Technical Analysis – Average True Range
It’s no secret that, personally, I’m not the biggest fan of technical indicators. That being said, while testing Equities Lab most recent release I seem to have stumbled across an operator that consistently improves the performance of every screen that I use it with.
What exactly is the Average True Range indicator?
You start by finding the average for the day by calculating (daily high – daily low). You find this number for the past 14 days, or 14 periods if you’re basing your analysis on a different time, and you take the average. This becomes the Previous Period Average True Range.
You then need to simply calculate the high-low for the most recent day in your analysis.
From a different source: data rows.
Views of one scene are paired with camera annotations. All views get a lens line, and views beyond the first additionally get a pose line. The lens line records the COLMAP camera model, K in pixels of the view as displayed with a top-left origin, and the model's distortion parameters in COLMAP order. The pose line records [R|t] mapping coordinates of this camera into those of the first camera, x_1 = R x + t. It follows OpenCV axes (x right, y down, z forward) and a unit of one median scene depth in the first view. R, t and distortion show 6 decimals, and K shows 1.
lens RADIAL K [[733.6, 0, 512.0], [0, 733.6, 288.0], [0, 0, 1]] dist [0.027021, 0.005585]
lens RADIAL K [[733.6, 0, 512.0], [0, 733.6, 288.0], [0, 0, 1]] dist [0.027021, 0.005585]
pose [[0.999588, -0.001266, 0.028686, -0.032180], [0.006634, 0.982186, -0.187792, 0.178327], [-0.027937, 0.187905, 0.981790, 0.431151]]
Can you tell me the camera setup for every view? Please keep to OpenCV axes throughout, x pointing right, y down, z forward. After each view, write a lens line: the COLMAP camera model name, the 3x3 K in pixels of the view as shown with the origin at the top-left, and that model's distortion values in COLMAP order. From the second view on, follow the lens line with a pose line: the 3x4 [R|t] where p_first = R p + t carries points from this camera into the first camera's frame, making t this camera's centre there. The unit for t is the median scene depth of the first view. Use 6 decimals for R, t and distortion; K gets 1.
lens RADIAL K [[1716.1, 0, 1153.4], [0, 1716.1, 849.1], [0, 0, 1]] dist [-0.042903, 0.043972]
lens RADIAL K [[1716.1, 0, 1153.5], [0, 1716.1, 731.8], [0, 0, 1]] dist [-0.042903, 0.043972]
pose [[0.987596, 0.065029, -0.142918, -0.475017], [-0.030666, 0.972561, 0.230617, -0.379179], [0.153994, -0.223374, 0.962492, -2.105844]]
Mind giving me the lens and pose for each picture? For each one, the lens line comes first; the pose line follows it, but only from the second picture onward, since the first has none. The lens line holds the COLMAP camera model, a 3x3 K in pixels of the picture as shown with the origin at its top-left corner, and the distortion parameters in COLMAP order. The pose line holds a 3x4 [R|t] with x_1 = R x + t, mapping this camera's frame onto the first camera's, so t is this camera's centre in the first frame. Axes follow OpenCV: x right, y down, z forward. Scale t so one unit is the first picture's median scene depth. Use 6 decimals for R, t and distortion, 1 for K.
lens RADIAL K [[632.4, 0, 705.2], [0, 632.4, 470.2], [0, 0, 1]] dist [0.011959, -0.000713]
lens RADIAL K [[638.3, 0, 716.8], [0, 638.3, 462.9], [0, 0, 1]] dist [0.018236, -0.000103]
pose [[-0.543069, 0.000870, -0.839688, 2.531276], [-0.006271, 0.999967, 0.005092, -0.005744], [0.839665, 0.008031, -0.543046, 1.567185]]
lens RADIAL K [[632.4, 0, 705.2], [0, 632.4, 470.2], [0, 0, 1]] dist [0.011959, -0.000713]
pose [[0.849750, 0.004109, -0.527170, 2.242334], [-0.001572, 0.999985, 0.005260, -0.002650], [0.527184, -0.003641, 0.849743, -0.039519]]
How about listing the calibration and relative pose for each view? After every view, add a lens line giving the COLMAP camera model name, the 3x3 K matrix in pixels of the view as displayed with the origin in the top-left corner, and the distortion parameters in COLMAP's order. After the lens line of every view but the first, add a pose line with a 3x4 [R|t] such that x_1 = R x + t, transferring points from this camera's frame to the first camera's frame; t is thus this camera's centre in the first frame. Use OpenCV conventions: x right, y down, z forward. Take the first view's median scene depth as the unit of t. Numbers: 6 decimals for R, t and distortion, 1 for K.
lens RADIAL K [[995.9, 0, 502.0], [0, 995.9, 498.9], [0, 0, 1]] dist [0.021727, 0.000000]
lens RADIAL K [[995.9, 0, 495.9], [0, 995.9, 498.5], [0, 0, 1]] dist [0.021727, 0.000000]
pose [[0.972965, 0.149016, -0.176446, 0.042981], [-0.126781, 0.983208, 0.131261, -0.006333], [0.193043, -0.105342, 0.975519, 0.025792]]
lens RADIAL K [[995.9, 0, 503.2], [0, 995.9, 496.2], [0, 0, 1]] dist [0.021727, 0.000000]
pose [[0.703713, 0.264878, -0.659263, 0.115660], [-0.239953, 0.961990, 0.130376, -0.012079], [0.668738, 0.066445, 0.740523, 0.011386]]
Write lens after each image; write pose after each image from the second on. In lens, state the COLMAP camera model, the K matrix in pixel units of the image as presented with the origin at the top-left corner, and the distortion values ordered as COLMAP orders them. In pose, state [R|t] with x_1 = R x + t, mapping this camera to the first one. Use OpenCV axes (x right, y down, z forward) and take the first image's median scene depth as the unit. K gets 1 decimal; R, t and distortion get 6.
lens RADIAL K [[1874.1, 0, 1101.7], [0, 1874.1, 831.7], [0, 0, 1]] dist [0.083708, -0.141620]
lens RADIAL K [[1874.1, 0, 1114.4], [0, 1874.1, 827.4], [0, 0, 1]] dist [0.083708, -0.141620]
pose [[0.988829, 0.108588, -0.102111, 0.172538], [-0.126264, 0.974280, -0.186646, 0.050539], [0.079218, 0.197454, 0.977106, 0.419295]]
Now for the magic. At this point you need to take the previous time period and multiply it by the number of days in that period. This ensures that you will always have an updated previous average true range that is updated to one day ago. Once you have that number you simply add today’s range and divide that total number by 14. This will give you the current average true range.
So, when do you buy?
When looking at the Average True Range you want companies that aren’t extremely volatile. With volatility comes unpredictability. Instead, we want to find companies that are trading on the lower end of a price range that they are statistically likely to stay within. By only purchasing companies with an Average True Range of less than 1, we are effectively cutting out any and all companies that are trading in the top end which may not be able to increase in price much higher.
How well does it work?
Here is a basic screen where we find every company with a share price greater than $40. I went ahead and backtested this “strategy” over the past 16 years and here are the results. This screen did actually beat the overall market since 2000, but not by much.
Here we’ve backtested the same screen with the added “Average True Range” trading model, and what a difference that trading model makes. We aren’t beating the S&P 500 yet, but we went from keeping up with the S&P 500 at a higher standard deviation, to completely crushing the overall market – returning over 14% annually since 2000. What’s even better is that since this model is based on volatility we are able to drop the risk profile of the strategy overall and trade at a standard deviation of 3.80% compared to the S&P’s 4.65% for the same time period.
What’s even more baffling is that this trading model seems to work across the board. In most every screen I added the model to the returns increased, even if only by a small amount.
Overall, I’d test to see how this along with other volatility models can improve your primary investment strategy.